Gelderland authorises killing of wolf who bit woman twice

Gelderland province has authorised the shooting of a wolf that twice bit a woman who was running in the Veluwe national park in April.
A DNA test confirmed a wolf had bitten the woman, and that means there is “a risk to public safety”, the provincial authorities told local broadcaster Omroep Gelderland.
The province said that based on expert opinion, witness statements and video footage, the wolf’s behaviour was “purposeful and aggressive” and therefore atypical.
The wolf, which may have been involved in other close encounters with people, came after the woman and would not be chased away, the province concluded. The wolf should therefore be labelled a “problem” and be shot, seeing that alternative measures such as fencing and chasing it away do not work in this case.
The situation is so urgent that opponents of the decision have only been given two days to protest.
However, animal protection organisation Faunabeheer said it wants to study the decision in detail and has asked the court to force the province to give them more time.

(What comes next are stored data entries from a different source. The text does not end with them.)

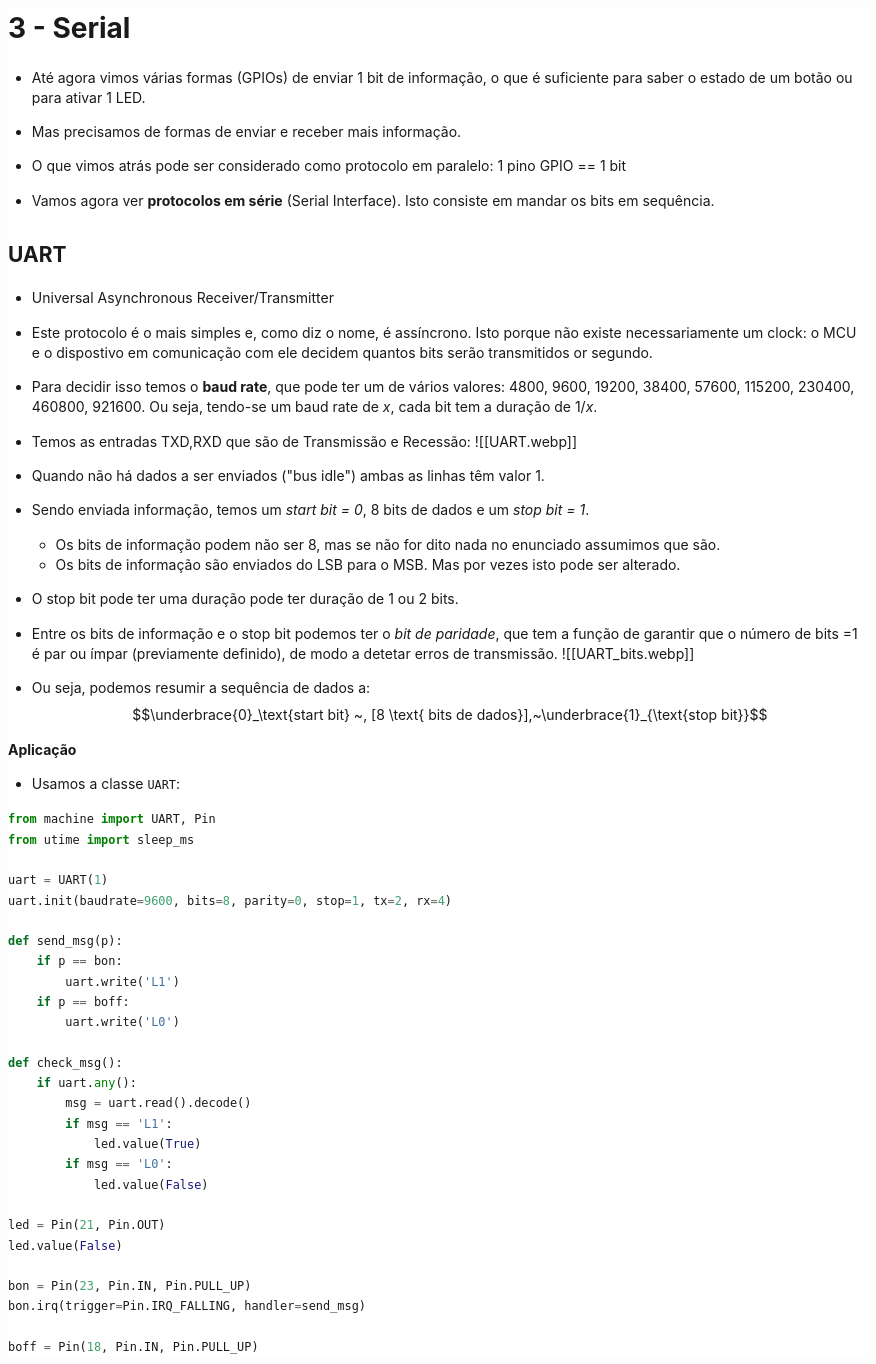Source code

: # 3 - Serial
- Até agora vimos várias formas (GPIOs) de enviar 1 bit de informação, o que é suficiente para saber o estado de um botão ou para ativar 1 LED.
- Mas precisamos de formas de enviar e receber mais informação.

- O que vimos atrás pode ser considerado como protocolo em paralelo: 1 pino GPIO == 1 bit
- Vamos agora ver **protocolos em série** (Serial Interface). Isto consiste em mandar os bits em sequência.

## UART
- Universal Asynchronous Receiver/Transmitter
- Este protocolo é o mais simples e, como diz o nome, é assíncrono. Isto porque não existe necessariamente um clock: o MCU e o dispostivo em comunicação com ele decidem quantos bits serão transmitidos or segundo. 
- Para decidir isso temos o **baud rate**, que pode ter um de vários valores: 4800, 9600, 19200, 38400, 57600, 115200, 230400, 460800, 921600. Ou seja, tendo-se um baud rate de $x$, cada bit tem a duração de $1/x$.

- Temos as entradas TXD,RXD que são de Transmissão e Recessão:
![[UART.webp]]
- Quando não há dados a ser enviados ("bus idle") ambas as linhas têm valor 1. 
- Sendo enviada informação, temos um *start bit = 0*, 8 bits de dados e um *stop bit = 1*.
    - Os bits de informação podem não ser 8, mas se não for dito nada no enunciado assumimos que são.
    - Os bits de informação são enviados do LSB para o MSB. Mas por vezes isto pode ser alterado.
- O stop bit pode ter uma duração pode ter duração de 1 ou 2 bits.
- Entre os bits de informação e o stop bit podemos ter o *bit de paridade*, que tem a função de garantir que o número de bits =1 é par ou ímpar (previamente definido), de modo a detetar erros de transmissão.
![[UART_bits.webp]]
- Ou seja, podemos resumir a sequência de dados a: $$\underbrace{0}_\text{start bit} ~, [8 \text{ bits de dados}],~\underbrace{1}_{\text{stop bit}}$$

**Aplicação**
- Usamos a classe `UART`:
```python
from machine import UART, Pin
from utime import sleep_ms

uart = UART(1)
uart.init(baudrate=9600, bits=8, parity=0, stop=1, tx=2, rx=4)

def send_msg(p):
    if p == bon:
        uart.write('L1')
    if p == boff:
        uart.write('L0')

def check_msg():
    if uart.any():
        msg = uart.read().decode()
        if msg == 'L1':
            led.value(True)
        if msg == 'L0':
            led.value(False)

led = Pin(21, Pin.OUT)
led.value(False)

bon = Pin(23, Pin.IN, Pin.PULL_UP)
bon.irq(trigger=Pin.IRQ_FALLING, handler=send_msg)

boff = Pin(18, Pin.IN, Pin.PULL_UP)
```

Otherwise the wolf could be killed as early as this weekend, chairman Niko Koffeman said.
“There is no such thing as a two-day objection procedure,” Koffeman said. “If this wolf is really that dangerous, I’m surprised the park has been open to the public for the last three weeks. The public should have been warned off,” he said.
Gelderland and the Veluwe park authorities have long called for stricter measures against wolves. Attempts by the province to chase the wolves away with a paintball gun were banned in court while Veluwe national park was recently denied permission to shoot wolves, which they claim are decimating the mouflon sheep herd.
On Thursday, the European parliament will vote on changing the wolf’s protected status after agreeing on Tuesday to speed up the process.
MEPs will then vote on whether the wolf’s status should be downgraded from “strictly protected” to “protected”, which would allow authorised culls.